What are repositories?

(adapted from the corresponding article by E. Böker on forschungsdaten.info)

What are repositories?

Repositories are storage locations for digital objects that make them available to a public or limited group of users. Repositories can be categorised according to

the type of objects to be stored (publications, code or research data),
the domain of the data contained (institutional, specialised or generic),
the storage period of the data (e.g. 10 years to fulfil the rules of good scientific practice or permanently) or
the policies with which the data may be retrieved and reused.

Examples of repositories can be a university's institutional publication server, a subject-specific open access repository, a subject-specific data repository or a long-term archive for data and publications.

Curators often check the content or technical quality of the data before including it in the repository, and sometimes also with regard to legal aspects (copyright, data protection). In this way, they ensure that the data can be used by third parties in its current form.

How do repositories work?

A repository essentially consists of repository software and a database. The data providers can transfer the data to the repository via a web-based user interface or the repository operators can collect it automatically from other platforms via corresponding protocols and interfaces.

For subsequent use by third parties, metadata is required in addition to the actual data. The data provider can take some of this data from other applications or add it manually. Metadata describes the content of the research data and provides information about its creation, the software or methods used, and legal aspects. The metadata should also specify terms of use in the form of licences that regulate access to the data (registration, embargo, etc.).

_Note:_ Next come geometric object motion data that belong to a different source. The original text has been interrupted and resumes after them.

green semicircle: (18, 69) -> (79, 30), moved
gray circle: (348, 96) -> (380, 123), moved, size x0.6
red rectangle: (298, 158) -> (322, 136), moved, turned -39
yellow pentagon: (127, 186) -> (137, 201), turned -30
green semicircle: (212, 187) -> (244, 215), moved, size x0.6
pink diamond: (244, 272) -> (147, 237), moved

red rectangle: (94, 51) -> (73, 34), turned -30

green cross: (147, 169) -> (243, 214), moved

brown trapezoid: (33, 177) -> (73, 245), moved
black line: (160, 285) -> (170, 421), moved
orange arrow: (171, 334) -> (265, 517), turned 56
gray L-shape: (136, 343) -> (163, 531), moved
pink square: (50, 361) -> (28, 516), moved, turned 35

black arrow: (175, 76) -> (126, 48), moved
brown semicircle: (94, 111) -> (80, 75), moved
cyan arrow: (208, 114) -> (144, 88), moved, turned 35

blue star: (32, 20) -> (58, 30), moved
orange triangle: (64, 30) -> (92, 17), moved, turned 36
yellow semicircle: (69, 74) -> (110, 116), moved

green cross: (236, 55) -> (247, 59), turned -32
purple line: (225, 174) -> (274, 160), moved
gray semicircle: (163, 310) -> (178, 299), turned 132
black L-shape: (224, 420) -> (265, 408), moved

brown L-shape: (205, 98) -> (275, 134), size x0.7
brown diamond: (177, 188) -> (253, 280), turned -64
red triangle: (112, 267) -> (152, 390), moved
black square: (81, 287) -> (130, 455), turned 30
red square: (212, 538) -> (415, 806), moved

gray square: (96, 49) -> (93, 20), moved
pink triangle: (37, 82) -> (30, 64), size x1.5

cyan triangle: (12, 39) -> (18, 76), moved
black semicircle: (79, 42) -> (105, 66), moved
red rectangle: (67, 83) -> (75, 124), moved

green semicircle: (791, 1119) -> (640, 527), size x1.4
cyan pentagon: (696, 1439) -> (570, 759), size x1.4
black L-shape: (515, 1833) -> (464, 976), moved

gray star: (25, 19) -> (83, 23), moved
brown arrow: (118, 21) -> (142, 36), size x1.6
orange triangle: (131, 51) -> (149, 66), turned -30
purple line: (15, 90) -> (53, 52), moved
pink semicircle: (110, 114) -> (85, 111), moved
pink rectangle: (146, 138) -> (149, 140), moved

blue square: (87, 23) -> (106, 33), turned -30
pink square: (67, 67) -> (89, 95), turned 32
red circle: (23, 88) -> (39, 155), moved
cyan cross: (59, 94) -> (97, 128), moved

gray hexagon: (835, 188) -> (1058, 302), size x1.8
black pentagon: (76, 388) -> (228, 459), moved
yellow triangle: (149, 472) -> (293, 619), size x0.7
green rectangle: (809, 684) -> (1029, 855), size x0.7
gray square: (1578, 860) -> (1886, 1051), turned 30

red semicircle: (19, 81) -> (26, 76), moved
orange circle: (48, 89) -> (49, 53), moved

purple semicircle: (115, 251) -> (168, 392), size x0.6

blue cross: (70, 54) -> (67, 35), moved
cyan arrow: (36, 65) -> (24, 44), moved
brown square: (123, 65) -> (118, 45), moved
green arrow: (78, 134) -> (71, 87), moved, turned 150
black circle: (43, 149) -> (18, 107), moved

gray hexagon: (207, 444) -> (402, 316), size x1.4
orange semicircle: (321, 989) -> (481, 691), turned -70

To ensure that the data can be permanently referenced and cited, most repositories assign unique persistent identifiers. The content of many repositories is indexed in search engines and specialised databases (e.g. Google Scholar) both via the persistent identifiers (often DOIs or URNs) and via corresponding interfaces. Furthermore, repositories have a search function with which users can find, view and download the data they contain.

Selecting a suitable repository

The selection of a suitable repository should be based on the practices of the respective discipline or the requirements of funding organisations or publishers. It also depends on whether data is to be preserved for a specific period (e.g. ten years) or archived for the long term.

If no specifications exist, specialised repositories should be considered first as storage locations. There are several directories that facilitate the search for a suitable repository. The Registry of Research Data Repositories re3data.org service, for example, provides a worldwide overview of research data repositories. ROAR and OPENDOAR are directories that list open access repositories from all over the world. The selection on these sites can be customised and narrowed down using search and filter functions.

Institutional repositories, offered by a growing number of universities and research institutions, or generic repositories, often provided by central institutions or non-profit organisations, are suitable for storing and publishing research data for which no suitable subject-specific repository exists.

Certificates for repositories

Quality criteria can make the decision in favour for or against a repository much easier. Such certificates give the data producer the assurance that the data will be stored, usable and citable in the long term. Data users can rely on a minimum level of quality (data format, citability, etc.) of the data held in certified repositories. Certified repositories, archives, libraries and museums benefit from increased visibility of their services. There are several initiatives that award seals of approval or certificates for repositories based on different criteria.

Examples:

https://www.coretrustseal.org/
Nestor seal for trustworthy long-term digital archives